→ **The problem**: Recast the lines below as a JSON list of strings, one string per line with blank lines omitted, from the line with "x y a b theta flux" up to and including the line with "Isophote crosses this".

→ **Records for this exercise**:
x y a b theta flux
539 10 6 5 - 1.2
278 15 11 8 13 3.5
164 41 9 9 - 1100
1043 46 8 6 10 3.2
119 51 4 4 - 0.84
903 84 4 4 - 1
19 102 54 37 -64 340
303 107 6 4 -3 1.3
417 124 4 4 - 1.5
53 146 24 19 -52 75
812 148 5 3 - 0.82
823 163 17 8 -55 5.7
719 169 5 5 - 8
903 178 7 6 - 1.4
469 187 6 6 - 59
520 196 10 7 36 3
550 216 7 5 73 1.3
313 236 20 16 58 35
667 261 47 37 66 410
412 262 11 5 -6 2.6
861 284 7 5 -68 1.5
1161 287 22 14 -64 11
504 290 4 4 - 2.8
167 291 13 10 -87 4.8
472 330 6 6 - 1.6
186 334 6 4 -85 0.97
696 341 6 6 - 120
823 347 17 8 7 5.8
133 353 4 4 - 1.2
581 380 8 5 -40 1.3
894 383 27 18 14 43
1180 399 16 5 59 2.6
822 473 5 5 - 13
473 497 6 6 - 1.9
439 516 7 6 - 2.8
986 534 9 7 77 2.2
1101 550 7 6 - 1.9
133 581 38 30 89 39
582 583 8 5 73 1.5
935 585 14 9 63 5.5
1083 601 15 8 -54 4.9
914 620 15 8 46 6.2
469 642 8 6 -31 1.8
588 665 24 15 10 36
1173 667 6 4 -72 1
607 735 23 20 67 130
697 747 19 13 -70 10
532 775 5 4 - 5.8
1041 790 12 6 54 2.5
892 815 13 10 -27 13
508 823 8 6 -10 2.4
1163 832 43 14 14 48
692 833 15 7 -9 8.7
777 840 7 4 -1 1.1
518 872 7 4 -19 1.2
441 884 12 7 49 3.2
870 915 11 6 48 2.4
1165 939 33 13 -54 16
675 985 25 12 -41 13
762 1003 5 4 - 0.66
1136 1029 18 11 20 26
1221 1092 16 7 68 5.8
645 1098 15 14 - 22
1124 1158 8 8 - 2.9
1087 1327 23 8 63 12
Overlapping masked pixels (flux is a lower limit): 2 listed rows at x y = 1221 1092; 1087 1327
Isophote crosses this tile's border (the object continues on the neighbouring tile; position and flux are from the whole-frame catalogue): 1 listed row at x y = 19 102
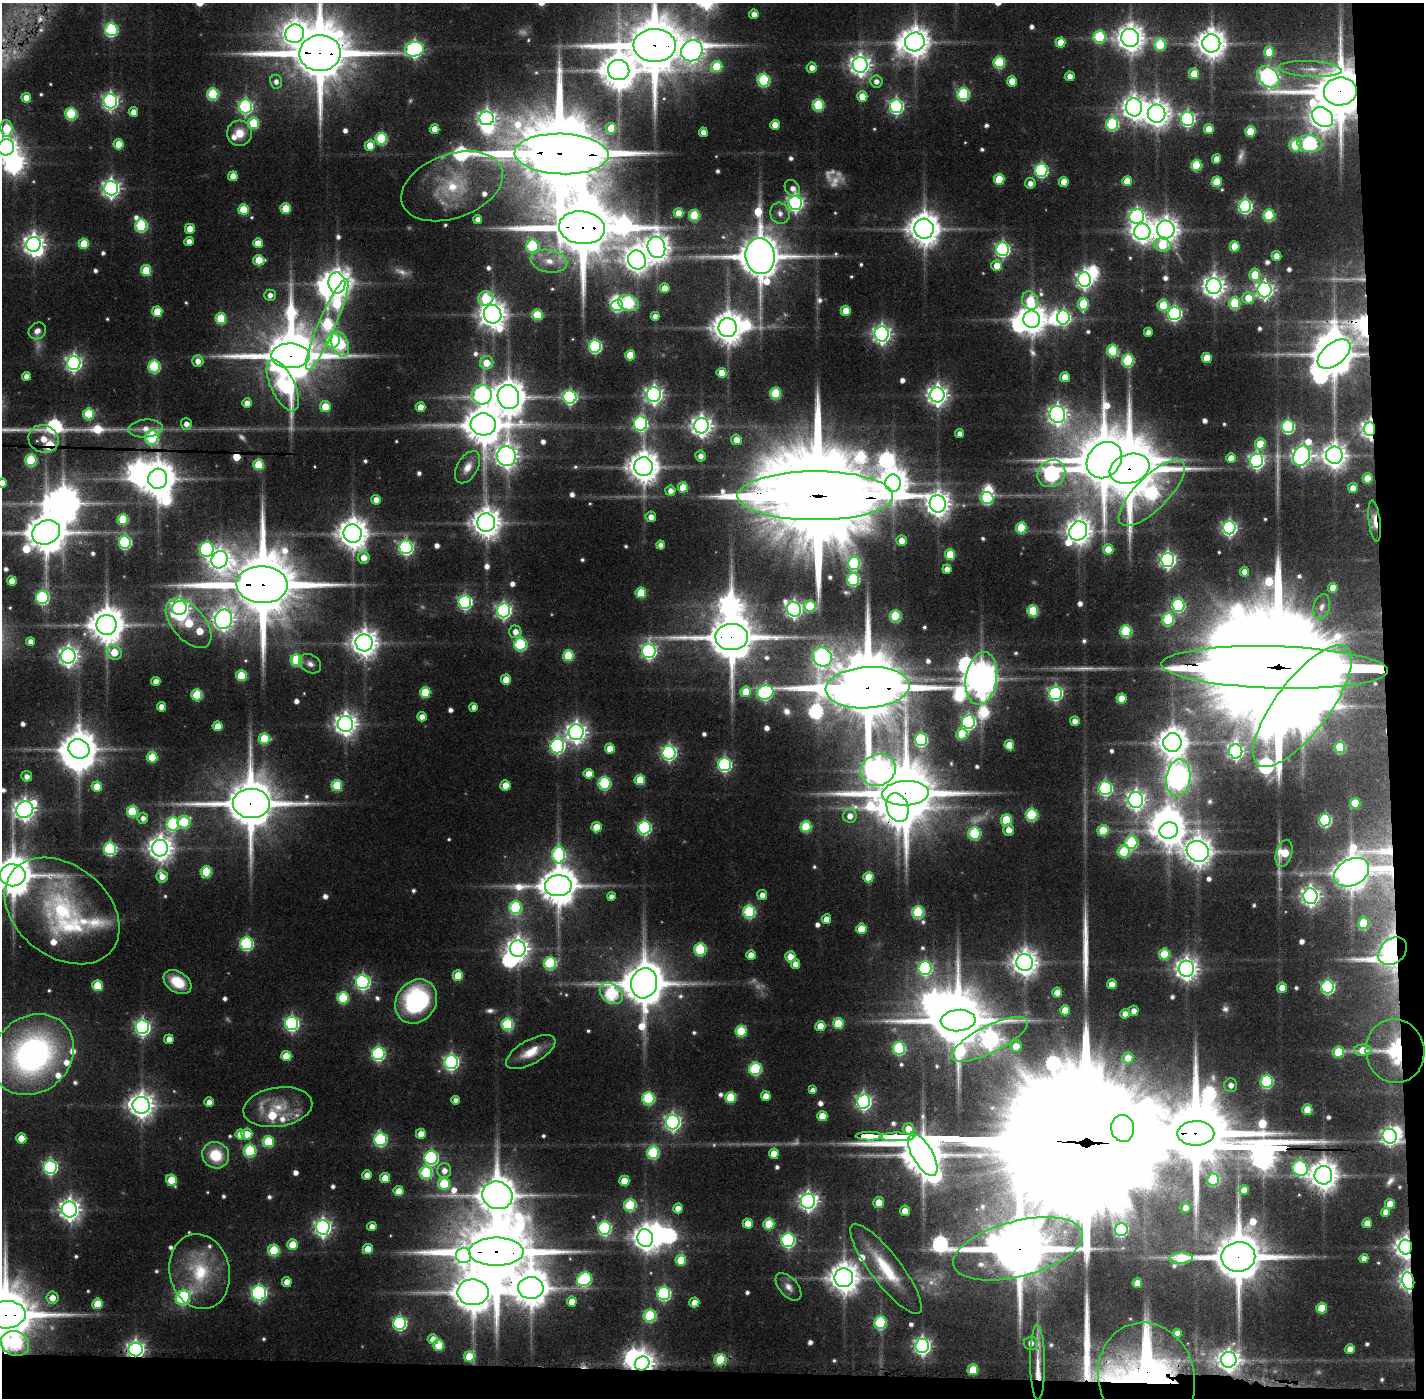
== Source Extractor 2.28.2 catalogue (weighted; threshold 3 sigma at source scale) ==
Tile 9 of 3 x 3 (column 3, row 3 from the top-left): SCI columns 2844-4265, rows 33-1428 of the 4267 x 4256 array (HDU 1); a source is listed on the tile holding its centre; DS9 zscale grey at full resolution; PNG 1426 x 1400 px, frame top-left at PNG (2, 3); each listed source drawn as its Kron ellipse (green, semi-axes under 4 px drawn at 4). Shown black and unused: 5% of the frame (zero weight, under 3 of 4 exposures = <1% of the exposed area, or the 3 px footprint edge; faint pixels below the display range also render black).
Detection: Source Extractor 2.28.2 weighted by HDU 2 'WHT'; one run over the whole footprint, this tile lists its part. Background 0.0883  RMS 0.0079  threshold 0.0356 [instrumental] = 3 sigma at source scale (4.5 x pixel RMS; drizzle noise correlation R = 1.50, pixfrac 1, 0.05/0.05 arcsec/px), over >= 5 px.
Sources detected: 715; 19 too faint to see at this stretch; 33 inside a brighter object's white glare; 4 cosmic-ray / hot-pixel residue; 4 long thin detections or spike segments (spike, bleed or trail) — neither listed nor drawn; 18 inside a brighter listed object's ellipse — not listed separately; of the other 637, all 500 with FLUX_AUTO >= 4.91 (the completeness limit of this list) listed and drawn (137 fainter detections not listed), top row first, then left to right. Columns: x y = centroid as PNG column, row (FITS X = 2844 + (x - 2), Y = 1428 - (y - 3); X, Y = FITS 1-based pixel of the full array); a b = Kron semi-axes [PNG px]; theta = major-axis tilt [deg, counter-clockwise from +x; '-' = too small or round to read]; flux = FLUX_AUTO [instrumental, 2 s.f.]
...
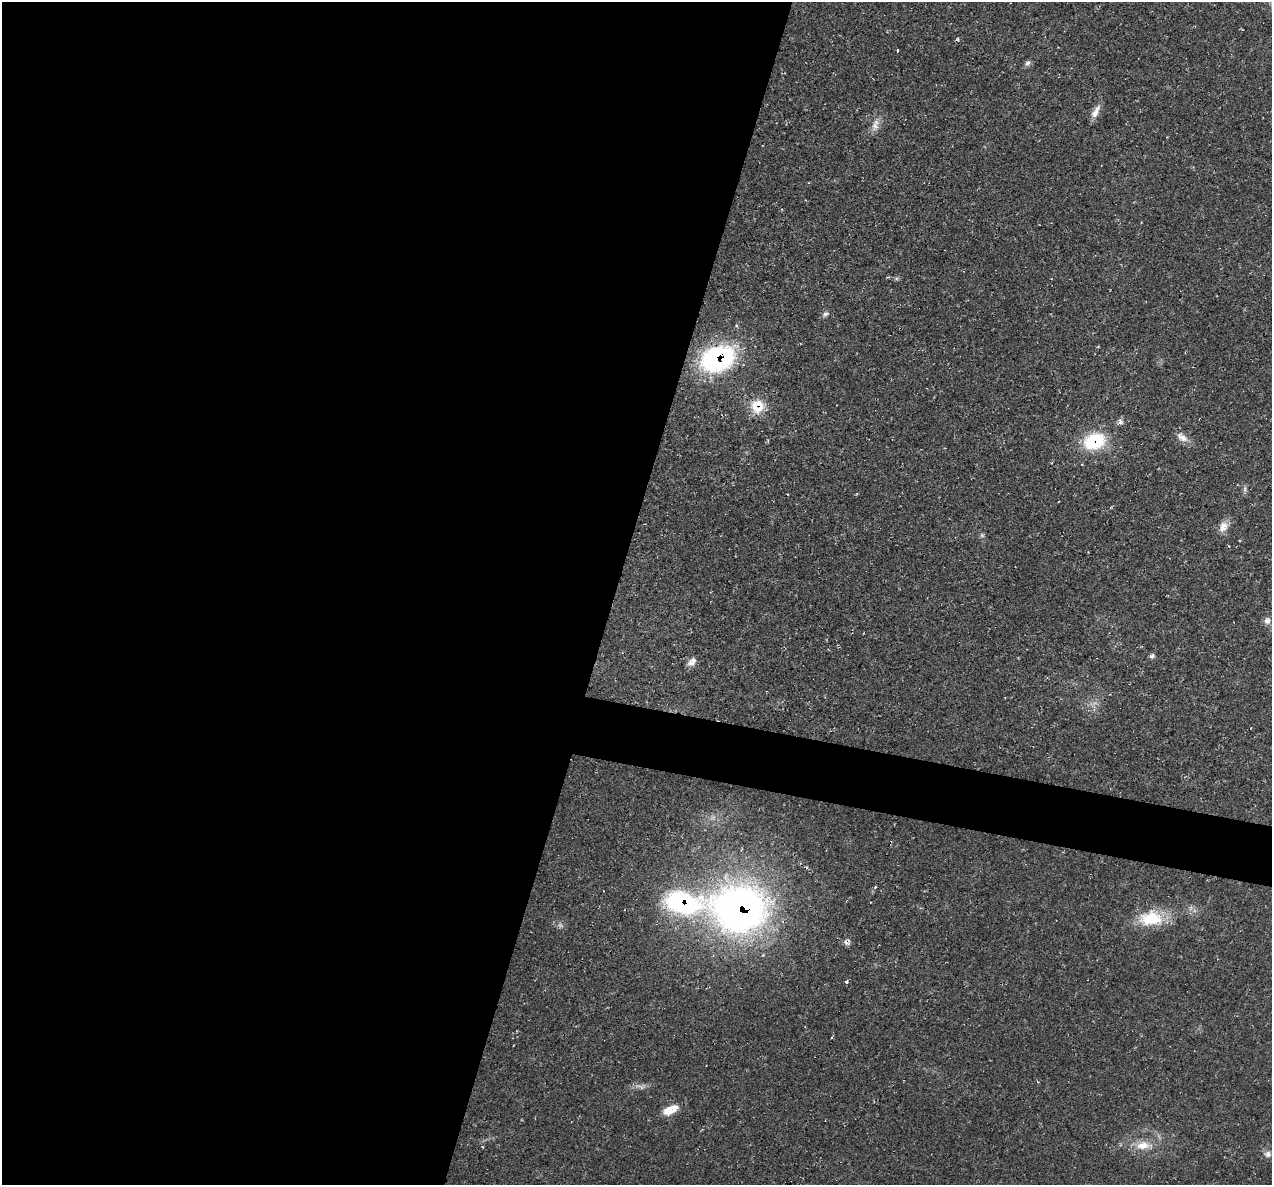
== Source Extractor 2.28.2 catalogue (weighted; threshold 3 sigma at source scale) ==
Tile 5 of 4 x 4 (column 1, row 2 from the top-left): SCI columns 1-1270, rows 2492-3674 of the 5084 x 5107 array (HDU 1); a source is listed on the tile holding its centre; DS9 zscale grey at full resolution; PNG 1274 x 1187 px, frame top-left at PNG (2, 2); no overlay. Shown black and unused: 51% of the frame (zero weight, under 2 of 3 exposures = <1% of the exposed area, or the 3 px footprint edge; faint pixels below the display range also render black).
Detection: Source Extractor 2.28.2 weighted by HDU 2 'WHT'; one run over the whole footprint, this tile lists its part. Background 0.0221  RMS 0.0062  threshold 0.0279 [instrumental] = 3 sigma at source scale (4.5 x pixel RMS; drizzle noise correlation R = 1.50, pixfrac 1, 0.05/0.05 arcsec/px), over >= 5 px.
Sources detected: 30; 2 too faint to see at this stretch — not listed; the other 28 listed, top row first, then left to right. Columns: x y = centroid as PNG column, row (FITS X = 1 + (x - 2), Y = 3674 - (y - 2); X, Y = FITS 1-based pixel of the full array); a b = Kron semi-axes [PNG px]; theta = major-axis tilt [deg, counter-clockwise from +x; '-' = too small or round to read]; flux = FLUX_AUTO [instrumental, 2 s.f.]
==
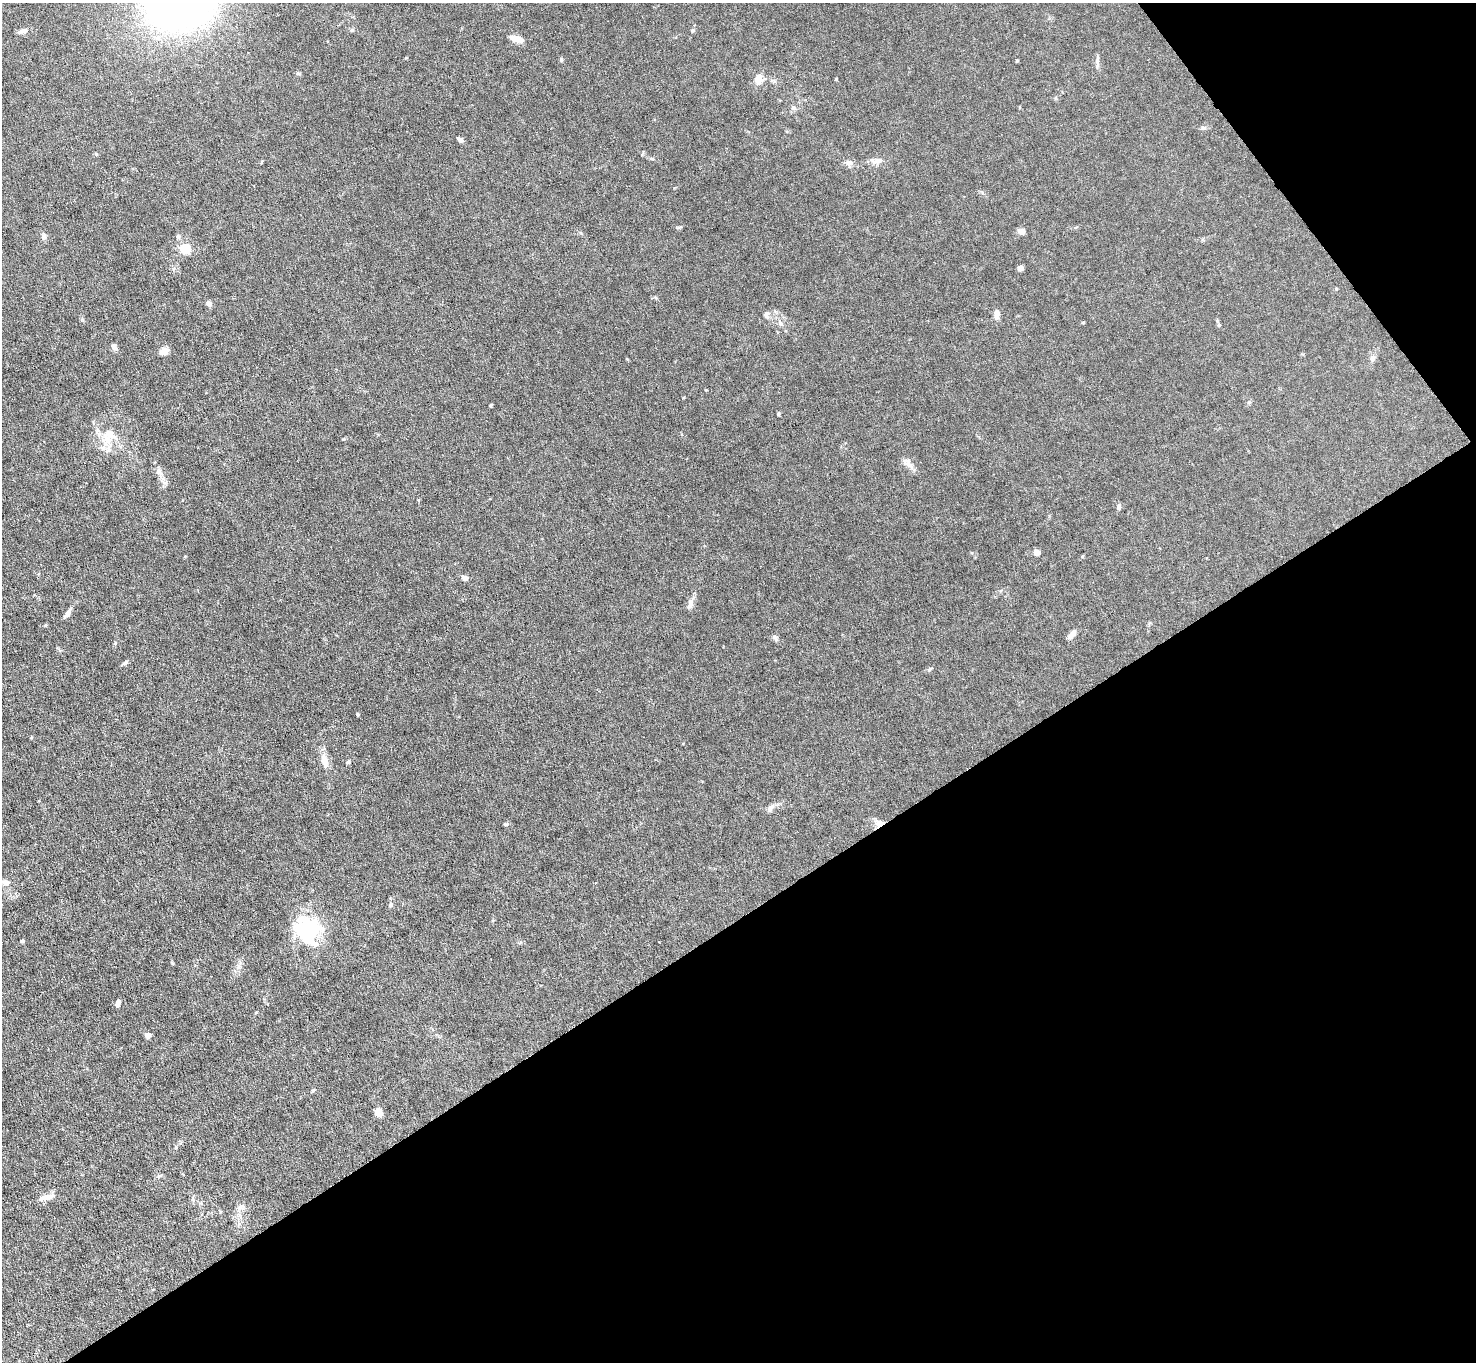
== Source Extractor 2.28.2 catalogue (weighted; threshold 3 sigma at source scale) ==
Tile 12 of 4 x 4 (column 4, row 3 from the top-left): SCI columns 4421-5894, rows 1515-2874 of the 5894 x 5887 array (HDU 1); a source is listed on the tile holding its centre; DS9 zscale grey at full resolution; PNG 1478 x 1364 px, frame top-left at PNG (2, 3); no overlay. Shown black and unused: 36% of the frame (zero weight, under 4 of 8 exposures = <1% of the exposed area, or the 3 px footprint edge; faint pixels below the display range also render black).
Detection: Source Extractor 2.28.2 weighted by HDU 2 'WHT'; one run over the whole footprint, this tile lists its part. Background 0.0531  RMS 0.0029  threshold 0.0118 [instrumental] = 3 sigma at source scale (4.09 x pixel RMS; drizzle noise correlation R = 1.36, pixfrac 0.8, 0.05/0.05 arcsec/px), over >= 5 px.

→ **Task solution**:
[
  "x y a b theta flux",
  "539 10 6 5 - 1.2",
  "278 15 11 8 13 3.5",
  "164 41 9 9 - 1100",
  "1043 46 8 6 10 3.2",
  "119 51 4 4 - 0.84",
  "903 84 4 4 - 1",
  "19 102 54 37 -64 340",
  "303 107 6 4 -3 1.3",
  "417 124 4 4 - 1.5",
  "53 146 24 19 -52 75",
  "812 148 5 3 - 0.82",
  "823 163 17 8 -55 5.7",
  "719 169 5 5 - 8",
  "903 178 7 6 - 1.4",
  "469 187 6 6 - 59",
  "520 196 10 7 36 3",
  "550 216 7 5 73 1.3",
  "313 236 20 16 58 35",
  "667 261 47 37 66 410",
  "412 262 11 5 -6 2.6",
  "861 284 7 5 -68 1.5",
  "1161 287 22 14 -64 11",
  "504 290 4 4 - 2.8",
  "167 291 13 10 -87 4.8",
  "472 330 6 6 - 1.6",
  "186 334 6 4 -85 0.97",
  "696 341 6 6 - 120",
  "823 347 17 8 7 5.8",
  "133 353 4 4 - 1.2",
  "581 380 8 5 -40 1.3",
  "894 383 27 18 14 43",
  "1180 399 16 5 59 2.6",
  "822 473 5 5 - 13",
  "473 497 6 6 - 1.9",
  "439 516 7 6 - 2.8",
  "986 534 9 7 77 2.2",
  "1101 550 7 6 - 1.9",
  "133 581 38 30 89 39",
  "582 583 8 5 73 1.5",
  "935 585 14 9 63 5.5",
  "1083 601 15 8 -54 4.9",
  "914 620 15 8 46 6.2",
  "469 642 8 6 -31 1.8",
  "588 665 24 15 10 36",
  "1173 667 6 4 -72 1",
  "607 735 23 20 67 130",
  "697 747 19 13 -70 10",
  "532 775 5 4 - 5.8",
  "1041 790 12 6 54 2.5",
  "892 815 13 10 -27 13",
  "508 823 8 6 -10 2.4",
  "1163 832 43 14 14 48",
  "692 833 15 7 -9 8.7",
  "777 840 7 4 -1 1.1",
  "518 872 7 4 -19 1.2",
  "441 884 12 7 49 3.2",
  "870 915 11 6 48 2.4",
  "1165 939 33 13 -54 16",
  "675 985 25 12 -41 13",
  "762 1003 5 4 - 0.66",
  "1136 1029 18 11 20 26",
  "1221 1092 16 7 68 5.8",
  "645 1098 15 14 - 22",
  "1124 1158 8 8 - 2.9",
  "1087 1327 23 8 63 12",
  "Overlapping masked pixels (flux is a lower limit): 2 listed rows at x y = 1221 1092; 1087 1327",
  "Isophote crosses this tile's border (the object continues on the neighbouring tile; position and flux are from the whole-frame catalogue): 1 listed row at x y = 19 102"
]